The new volume for midpriced EVs indicates LG Energy Solution is moving further into the mainstream EV market — a space historically dominated by Chinese players due to their cost advantages.
Mercedes’ Broad EV Push Requires Supply Chain Diversification
Mercedes-Benz recently announced plans to launch more than 40 new EV models by 2027, covering everything from entry-level compact cars to high-performance luxury vehicles. To support this strategy, the automaker has been widening its battery supplier base across regions.
A growing portion of that diversification is driven by geopolitics and regulatory pressure. A senior researcher at a major Korean battery manufacturer noted that European carmakers are increasingly wary of overdependence on China.

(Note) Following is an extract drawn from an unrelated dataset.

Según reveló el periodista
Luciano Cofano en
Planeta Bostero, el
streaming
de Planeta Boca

“European OEMs cannot afford heightened geopolitical risks. Relying too heavily on Chinese suppliers creates uncertainty,” the researcher said.
Starting early next year, the European Union will enforce stricter carbon-footprint standards for electric vehicle batteries. Under these rules, suppliers must calculate and disclose emissions generated throughout the full life cycle — from raw material extraction and production to transportation and end-of-life processing. Batteries that fail to meet the required emission limits could be restricted from entering the EU market. Analysts note that Chinese manufacturers are particularly vulnerable, given that much of their supply chain depends on coal-intensive energy sources.

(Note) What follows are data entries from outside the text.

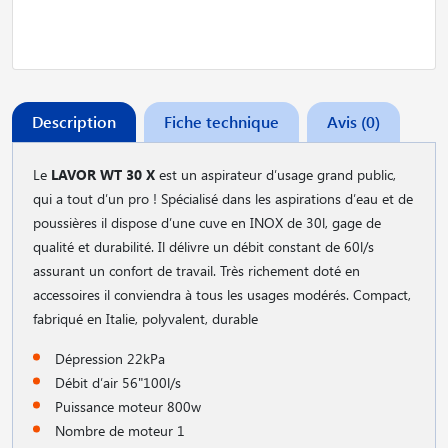
Description
Fiche technique
Avis (0)
Le
LAVOR WT 30 X
est un aspirateur d′usage grand public,
qui a tout d′un pro ! Spécialisé dans les aspirations d′eau et de
poussières il dispose d′une cuve en INOX de 30l, gage de
qualité et durabilité. Il délivre un débit constant de 60l/s
assurant un confort de travail. Très richement doté en
accessoires il conviendra à tous les usages modérés. Compact,
fabriqué en Italie, polyvalent, durable
Dépression 22kPa
Débit d′air 56"100l/s
Puissance moteur 800w
Nombre de moteur 1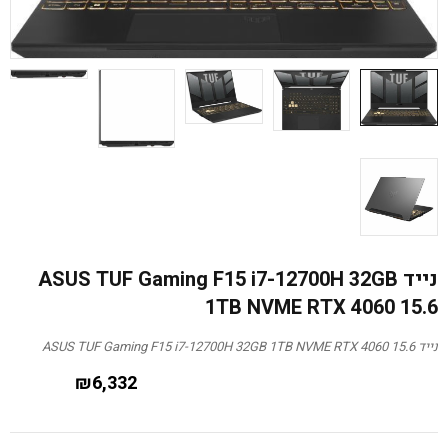
נייד ASUS TUF Gaming F15 i7-12700H 32GB
1TB NVME RTX 4060 15.6
נייד ASUS TUF Gaming F15 i7-12700H 32GB 1TB NVME RTX 4060 15.6
₪
6,332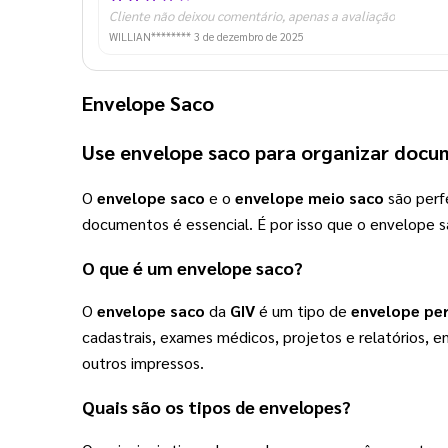
Cliente não deixou comentário, apenas a avaliação
WILLIAN********
3 de dezembro de 2025
Envelope Saco
Use 
envelope saco
 para organizar docu
O 
envelope saco
 e o 
envelope meio saco
 são perf
documentos é essencial. É por isso que o envelope s
O que é um 
envelope saco
?
O 
envelope saco
 da 
GIV
 é um tipo de 
envelope pe
cadastrais, exames médicos, projetos e relatórios, e
outros impressos.  
Quais são os tipos de envelopes? 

No Additional Factories Needed for the New Contract
The newly secured 1–2 trillion won volume is not expected to require new production lines. Industry sources say LG Energy Solution can fulfill the order using existing facilities in the United States and Poland, giving the firm operational flexibility and reducing capital burden.
This efficiency is increasingly important as global demand fluctuates and battery makers balance multiple long-term contracts with shifting regulatory landscapes.

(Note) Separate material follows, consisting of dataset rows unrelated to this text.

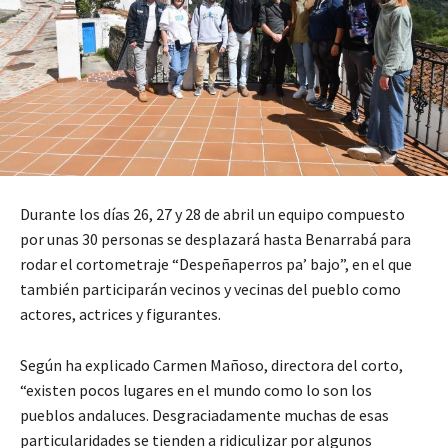
Durante los días 26, 27 y 28 de abril un equipo compuesto
por unas 30 personas se desplazará hasta Benarrabá para
rodar el cortometraje “Despeñaperros pa’ bajo”, en el que
también participarán vecinos y vecinas del pueblo como
actores, actrices y figurantes.
Según ha explicado Carmen Mañoso, directora del corto,
“existen pocos lugares en el mundo como lo son los
pueblos andaluces. Desgraciadamente muchas de esas
particularidades se tienden a ridiculizar por algunos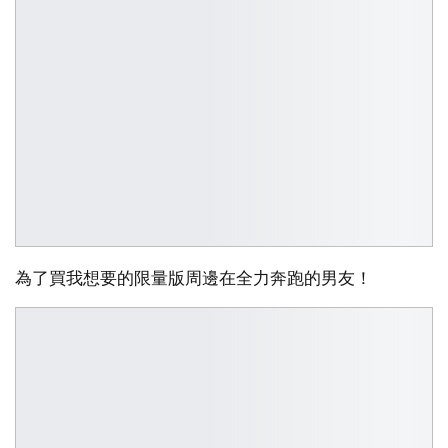
為了買我想要的限量版周邊在全力奔跑的男友！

A Broadening Battery Portfolio for Midrange Models
Although LG Energy Solution has not confirmed the exact cell types it will supply for Mercedes-Benz’s midmarket EVs, analysts expect a combination of nickel-cobalt-manganese (NCM) cells with moderate nickel levels and LFP products. The company is already preparing to expand its mid-nickel high-voltage offerings and LFP lineup, offering automakers more flexibility for balancing performance, cost and regulatory compliance.
An LG Group official commented on the evolving collaboration:
“Our partnership with Mercedes-Benz is expanding across our vehicle components businesses. We expect cooperation to grow further across the full electric vehicle ecosystem, including batteries.”
Stronger Earnings Despite a Competitive Market
The partnership expansion comes as LG Energy Solution improves its financial stability. The company posted revenue of 5.7 trillion won ($3.89 billion) and an operating profit of 601.3 billion won in the third quarter — its second consecutive profitable quarter even without U.S. IRA tax credits. Executives attribute this to next-generation battery contracts with automakers and rising demand for energy storage systems.
Fierce Competition With China Continues
Despite its recent momentum, LG Energy Solution and other Korean battery makers face an intensifying competitive landscape. Data from SNE Research shows Korea’s top three suppliers saw their combined market share fall to 37.6 percent from January to November 2025, down 6.3 percentage points year-on-year. In the same period, China’s CATL increased its share to 29.2 percent, while BYD climbed to 7.6 percent.
Analysts say the latest Mercedes deal is critical for LG Energy Solution as it seeks to defend its global position and counter rapid expansion by Chinese firms, especially in the mass-market EV battery segment.